**** Texte fourni

Des ateliers multiples

→ Au catalogue des ateliers, on trouve par ailleurs du nail art mère-fille, des apéros sexo et même, prochainement, des cafés ménopause. C’est cette originalité qui a séduit Carine, jeune Parisienne venue dès l’ouverture de la Maison rose, qu’elle a apprise sur les réseaux sociaux. « J’adore la tricothérapie, sourit-elle. On ne pense à rien et c’est comme un livre, on a le plaisir de voir l’ouvrage avancer ! Ce que j’aime surtout, ici, c’est que je suis loin de l’hôpital… Rien n’est associé à la maladie. » Une détente aux effets précieux pour la guérison. « Le bien-être psychologique est fondamental pour accepter la maladie et recevoir les traitements dans les meilleures conditions, analyse le Pr Ivan Krakowski. Or, une meilleure observance induit une meilleure tolérance aux traitements et un meilleur taux de guérison. »

********

Prolongez le texte sur les ateliers de la Maison rose à partir de sa dernière phrase. La liste qui suit est un document à part, sans rapport avec ce texte.

**** Extraits de données

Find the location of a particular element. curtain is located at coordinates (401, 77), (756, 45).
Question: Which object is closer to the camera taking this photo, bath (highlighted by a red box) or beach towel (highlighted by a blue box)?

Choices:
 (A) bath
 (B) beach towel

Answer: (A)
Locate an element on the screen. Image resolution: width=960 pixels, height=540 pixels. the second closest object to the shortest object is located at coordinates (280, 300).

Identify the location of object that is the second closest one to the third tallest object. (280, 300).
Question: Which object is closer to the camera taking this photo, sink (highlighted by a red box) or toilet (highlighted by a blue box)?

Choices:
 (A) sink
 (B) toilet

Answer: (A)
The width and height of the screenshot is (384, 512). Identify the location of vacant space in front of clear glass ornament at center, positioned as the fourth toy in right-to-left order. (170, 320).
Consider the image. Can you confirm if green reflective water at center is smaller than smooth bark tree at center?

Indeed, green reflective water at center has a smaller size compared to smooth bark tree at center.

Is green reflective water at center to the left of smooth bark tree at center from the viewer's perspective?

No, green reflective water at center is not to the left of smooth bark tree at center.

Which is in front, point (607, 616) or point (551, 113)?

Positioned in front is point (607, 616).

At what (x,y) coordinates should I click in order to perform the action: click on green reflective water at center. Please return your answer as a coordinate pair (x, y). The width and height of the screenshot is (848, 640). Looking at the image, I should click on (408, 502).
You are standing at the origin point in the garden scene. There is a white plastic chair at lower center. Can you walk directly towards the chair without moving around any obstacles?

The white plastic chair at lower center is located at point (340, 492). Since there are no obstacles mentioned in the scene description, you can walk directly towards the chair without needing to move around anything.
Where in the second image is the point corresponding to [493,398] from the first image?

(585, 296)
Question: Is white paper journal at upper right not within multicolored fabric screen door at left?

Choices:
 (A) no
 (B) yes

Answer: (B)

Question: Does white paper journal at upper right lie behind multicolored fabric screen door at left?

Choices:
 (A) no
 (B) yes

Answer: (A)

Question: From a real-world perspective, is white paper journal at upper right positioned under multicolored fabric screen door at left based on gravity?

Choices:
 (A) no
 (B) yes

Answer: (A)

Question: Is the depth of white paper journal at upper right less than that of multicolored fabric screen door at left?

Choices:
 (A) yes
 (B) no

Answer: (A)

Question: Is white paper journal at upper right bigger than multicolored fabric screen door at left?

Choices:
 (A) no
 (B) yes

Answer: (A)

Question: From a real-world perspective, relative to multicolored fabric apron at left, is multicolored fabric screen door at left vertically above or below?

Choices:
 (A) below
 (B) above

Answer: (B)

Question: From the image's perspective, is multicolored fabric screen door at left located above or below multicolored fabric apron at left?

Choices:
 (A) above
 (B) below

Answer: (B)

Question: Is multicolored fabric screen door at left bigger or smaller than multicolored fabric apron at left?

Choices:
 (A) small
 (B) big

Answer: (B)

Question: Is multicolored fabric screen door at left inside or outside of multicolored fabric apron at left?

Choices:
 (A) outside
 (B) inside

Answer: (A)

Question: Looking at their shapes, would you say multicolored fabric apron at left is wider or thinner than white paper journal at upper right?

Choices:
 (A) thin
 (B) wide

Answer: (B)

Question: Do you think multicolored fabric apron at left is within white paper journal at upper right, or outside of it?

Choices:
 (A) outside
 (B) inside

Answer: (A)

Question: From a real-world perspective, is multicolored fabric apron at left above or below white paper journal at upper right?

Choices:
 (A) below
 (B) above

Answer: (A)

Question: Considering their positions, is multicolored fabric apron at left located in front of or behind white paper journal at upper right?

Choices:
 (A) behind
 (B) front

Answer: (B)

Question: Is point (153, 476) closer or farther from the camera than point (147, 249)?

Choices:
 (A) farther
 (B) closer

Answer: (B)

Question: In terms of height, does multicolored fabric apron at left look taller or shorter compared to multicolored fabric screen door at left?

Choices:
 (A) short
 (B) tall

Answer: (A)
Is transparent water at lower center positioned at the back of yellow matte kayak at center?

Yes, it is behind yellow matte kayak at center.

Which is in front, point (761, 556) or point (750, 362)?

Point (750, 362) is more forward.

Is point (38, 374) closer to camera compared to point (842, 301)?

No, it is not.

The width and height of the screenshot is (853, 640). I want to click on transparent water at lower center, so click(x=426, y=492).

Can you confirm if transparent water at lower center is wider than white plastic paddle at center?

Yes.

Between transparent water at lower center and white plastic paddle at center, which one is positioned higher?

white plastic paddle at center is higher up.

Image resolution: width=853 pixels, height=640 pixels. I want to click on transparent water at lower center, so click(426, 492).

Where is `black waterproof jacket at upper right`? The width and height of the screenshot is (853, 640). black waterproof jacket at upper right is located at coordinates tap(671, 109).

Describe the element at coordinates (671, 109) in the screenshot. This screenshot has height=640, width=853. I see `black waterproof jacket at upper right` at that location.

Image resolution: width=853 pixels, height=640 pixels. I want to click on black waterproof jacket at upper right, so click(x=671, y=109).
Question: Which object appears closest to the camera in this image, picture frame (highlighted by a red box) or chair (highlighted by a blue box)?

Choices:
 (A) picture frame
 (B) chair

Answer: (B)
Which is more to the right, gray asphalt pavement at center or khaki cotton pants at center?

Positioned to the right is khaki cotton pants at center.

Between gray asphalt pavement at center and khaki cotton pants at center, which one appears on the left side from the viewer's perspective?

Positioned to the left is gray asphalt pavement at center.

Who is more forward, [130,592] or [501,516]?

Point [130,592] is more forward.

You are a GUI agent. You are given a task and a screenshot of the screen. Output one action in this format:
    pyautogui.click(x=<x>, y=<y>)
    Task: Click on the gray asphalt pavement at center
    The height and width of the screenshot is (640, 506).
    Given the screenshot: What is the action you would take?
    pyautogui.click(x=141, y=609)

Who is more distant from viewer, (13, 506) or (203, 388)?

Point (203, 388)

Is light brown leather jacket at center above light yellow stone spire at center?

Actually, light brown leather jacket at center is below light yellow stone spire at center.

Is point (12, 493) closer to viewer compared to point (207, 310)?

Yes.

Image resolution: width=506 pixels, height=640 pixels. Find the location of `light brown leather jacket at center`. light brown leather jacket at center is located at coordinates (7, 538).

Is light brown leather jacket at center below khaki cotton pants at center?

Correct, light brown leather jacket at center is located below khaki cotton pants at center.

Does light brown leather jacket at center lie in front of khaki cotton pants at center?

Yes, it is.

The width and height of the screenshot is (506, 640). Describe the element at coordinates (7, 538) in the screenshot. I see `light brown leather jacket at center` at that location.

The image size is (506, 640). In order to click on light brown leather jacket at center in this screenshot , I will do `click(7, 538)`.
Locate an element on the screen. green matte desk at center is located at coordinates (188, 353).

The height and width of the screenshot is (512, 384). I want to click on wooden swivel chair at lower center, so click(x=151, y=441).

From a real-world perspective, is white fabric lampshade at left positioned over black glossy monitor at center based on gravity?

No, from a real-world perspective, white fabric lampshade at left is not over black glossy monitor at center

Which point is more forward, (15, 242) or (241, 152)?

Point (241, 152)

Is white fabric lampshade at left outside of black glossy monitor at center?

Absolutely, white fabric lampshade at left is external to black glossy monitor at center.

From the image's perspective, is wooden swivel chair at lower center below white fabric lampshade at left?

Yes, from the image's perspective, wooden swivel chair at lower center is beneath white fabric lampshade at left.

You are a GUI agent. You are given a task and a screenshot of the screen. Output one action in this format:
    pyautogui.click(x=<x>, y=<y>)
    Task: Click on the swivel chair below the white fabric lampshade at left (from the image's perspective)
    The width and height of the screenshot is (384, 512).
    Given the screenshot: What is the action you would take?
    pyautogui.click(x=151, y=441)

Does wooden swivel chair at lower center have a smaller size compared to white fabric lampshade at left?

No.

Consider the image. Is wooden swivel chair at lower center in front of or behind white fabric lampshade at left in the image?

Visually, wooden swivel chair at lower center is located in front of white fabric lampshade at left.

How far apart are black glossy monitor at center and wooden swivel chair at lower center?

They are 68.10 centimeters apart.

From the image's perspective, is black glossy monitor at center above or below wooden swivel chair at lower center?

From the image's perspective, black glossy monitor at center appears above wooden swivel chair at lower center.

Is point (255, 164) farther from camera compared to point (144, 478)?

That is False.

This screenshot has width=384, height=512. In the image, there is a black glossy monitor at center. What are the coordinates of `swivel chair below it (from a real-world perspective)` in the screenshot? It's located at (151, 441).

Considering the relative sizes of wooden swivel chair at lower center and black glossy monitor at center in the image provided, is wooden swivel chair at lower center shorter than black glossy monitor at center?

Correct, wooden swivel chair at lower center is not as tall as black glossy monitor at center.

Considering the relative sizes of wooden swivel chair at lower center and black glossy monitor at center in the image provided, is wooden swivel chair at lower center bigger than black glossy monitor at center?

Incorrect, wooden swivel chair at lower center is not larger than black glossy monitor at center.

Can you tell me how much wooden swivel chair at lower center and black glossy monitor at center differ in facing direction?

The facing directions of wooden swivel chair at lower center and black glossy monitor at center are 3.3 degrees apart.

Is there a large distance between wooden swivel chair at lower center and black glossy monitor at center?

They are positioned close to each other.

********

**Réponse écrite:**
Une musique rythmée s’échappe du salon de danse, aux murs tapissés de miroirs, tandis qu’au milieu du salon, des tapis de sol rose fuchsia ont pris la place des rameurs. Un peu plus loin, une femme s’allonge sur la table de massage, dans une pièce à la lumière tamisée. Loin de l’agitation des sportives, c’est parti pour une demi-heure de modelage avec Amélie Cosneau, la socio-esthéticienne. « L’esthétique peut paraître annexe quand on affronte un cancer, mais les traitements induisent une perte de féminité très difficile à vivre, explique-t-elle. Le plus dur, c’est ce qui touche au visage : quand on a perdu ses cils, le regard des autres peut être gênant. Mon but, c’est de montrer qu’on peut se retrouver dans le miroir. » Amélie Cosneau propose pour cela des ateliers de maquillage correcteur des effets indésirables de la maladie (sourcils, ongles) et donne des conseils sur la façon d’hydrater sa peau, desséchée par les traitements, ou sur les vernis fortifiants permettant de limiter la chute des ongles.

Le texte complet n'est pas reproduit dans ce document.